### REQUIREMENT:
Among the lines below, copy exactly those from the one with "thumb cmc: (150, 10)" through the one with "middle pip: (279, 190)", counting both ends.

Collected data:
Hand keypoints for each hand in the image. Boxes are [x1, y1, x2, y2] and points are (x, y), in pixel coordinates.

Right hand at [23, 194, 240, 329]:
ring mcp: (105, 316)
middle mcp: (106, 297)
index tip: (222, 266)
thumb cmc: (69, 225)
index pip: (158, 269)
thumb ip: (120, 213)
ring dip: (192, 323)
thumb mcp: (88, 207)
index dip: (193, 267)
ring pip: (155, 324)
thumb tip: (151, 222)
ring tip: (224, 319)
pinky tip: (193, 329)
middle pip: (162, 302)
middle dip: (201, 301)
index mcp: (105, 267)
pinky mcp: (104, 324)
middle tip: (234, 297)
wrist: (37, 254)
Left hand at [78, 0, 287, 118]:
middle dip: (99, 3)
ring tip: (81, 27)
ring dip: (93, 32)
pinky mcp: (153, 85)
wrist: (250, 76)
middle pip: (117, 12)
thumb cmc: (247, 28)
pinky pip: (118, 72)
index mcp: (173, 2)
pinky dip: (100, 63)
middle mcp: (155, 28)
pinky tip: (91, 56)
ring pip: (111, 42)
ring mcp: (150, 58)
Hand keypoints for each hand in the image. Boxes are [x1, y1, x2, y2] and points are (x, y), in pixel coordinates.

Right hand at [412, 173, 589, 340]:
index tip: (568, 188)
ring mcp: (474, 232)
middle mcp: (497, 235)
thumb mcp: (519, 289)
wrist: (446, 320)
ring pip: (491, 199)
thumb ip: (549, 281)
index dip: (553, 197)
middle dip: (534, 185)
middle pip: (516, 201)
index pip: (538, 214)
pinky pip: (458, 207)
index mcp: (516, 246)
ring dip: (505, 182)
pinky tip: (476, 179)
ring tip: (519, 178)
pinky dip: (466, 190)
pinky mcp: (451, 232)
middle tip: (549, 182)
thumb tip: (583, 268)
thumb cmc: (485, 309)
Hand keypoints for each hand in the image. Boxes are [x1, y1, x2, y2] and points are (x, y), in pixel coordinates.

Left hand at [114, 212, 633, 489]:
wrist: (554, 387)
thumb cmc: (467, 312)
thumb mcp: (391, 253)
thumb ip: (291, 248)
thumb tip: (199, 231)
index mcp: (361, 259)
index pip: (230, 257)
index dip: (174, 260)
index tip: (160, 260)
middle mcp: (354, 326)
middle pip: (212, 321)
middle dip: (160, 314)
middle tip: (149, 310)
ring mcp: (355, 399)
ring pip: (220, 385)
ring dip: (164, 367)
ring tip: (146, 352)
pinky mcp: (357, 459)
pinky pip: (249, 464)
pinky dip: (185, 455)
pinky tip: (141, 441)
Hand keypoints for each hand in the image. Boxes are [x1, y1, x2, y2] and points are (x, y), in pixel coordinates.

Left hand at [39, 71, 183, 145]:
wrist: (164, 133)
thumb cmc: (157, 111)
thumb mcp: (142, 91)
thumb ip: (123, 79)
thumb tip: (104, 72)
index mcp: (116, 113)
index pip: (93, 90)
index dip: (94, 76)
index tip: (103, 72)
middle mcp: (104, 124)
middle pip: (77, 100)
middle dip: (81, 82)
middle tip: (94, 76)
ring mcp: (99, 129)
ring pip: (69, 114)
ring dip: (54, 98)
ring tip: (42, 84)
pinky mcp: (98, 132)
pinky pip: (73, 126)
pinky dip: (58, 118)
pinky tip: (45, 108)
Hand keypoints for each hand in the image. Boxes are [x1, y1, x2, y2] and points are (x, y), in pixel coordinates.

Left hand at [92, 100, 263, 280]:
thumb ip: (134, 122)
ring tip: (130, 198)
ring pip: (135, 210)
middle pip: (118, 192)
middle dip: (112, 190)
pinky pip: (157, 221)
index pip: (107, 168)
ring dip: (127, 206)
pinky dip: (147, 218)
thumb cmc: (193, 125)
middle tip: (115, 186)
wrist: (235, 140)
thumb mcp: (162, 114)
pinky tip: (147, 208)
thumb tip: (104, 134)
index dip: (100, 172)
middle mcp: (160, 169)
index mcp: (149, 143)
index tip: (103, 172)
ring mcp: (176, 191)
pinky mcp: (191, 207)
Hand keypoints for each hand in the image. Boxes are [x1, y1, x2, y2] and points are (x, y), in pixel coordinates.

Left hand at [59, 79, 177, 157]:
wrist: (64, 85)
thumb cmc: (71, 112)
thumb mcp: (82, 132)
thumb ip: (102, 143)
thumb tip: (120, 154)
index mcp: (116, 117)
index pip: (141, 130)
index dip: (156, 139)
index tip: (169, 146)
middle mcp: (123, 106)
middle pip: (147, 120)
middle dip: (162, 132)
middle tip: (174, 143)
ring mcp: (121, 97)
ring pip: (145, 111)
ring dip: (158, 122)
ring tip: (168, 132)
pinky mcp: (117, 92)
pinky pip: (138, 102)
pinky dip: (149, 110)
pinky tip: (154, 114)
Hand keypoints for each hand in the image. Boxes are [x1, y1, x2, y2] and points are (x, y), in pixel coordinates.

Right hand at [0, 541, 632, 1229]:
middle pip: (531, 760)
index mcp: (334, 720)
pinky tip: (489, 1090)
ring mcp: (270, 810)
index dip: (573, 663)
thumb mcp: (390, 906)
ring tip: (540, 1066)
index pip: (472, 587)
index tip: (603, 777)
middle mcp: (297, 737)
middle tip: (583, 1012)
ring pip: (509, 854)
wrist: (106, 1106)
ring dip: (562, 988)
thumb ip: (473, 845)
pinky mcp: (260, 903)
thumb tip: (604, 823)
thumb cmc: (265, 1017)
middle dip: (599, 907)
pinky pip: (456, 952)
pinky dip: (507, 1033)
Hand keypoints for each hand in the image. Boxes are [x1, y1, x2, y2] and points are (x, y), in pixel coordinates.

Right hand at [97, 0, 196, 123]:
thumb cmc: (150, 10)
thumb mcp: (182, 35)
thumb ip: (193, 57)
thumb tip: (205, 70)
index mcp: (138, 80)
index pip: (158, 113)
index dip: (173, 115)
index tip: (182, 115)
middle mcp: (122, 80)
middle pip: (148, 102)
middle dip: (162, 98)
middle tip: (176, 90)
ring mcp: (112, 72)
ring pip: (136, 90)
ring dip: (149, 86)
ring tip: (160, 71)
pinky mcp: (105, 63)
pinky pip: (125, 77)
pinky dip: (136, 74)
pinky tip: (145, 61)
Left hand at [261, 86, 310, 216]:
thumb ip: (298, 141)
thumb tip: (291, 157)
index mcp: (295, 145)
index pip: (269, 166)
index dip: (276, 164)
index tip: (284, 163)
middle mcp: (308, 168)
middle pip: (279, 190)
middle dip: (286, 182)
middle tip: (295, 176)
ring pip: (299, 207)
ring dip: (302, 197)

### FINISHED TASK:
thumb cmc: (150, 10)
thumb mcp: (182, 35)
thumb ip: (193, 57)
thumb tip: (205, 70)
index mcp: (138, 80)
index pip: (158, 113)
index dip: (173, 115)
index tip: (182, 115)
middle mcp: (122, 80)
middle pip: (148, 102)
middle dip: (162, 98)
middle tip: (176, 90)
ring mcp: (112, 72)
ring pip: (136, 90)
ring dip: (149, 86)
ring tip: (160, 71)
pinky mcp: (105, 63)
pinky pip: (125, 77)
pinky dip: (136, 74)
pinky tip: (145, 61)
Left hand at [261, 86, 310, 216]:
thumb ip: (298, 141)
thumb tip: (291, 157)
index mcp: (295, 145)
index pip: (269, 166)
index dip: (276, 164)
index tip: (284, 163)
middle mcp: (308, 168)
middle pip: (279, 190)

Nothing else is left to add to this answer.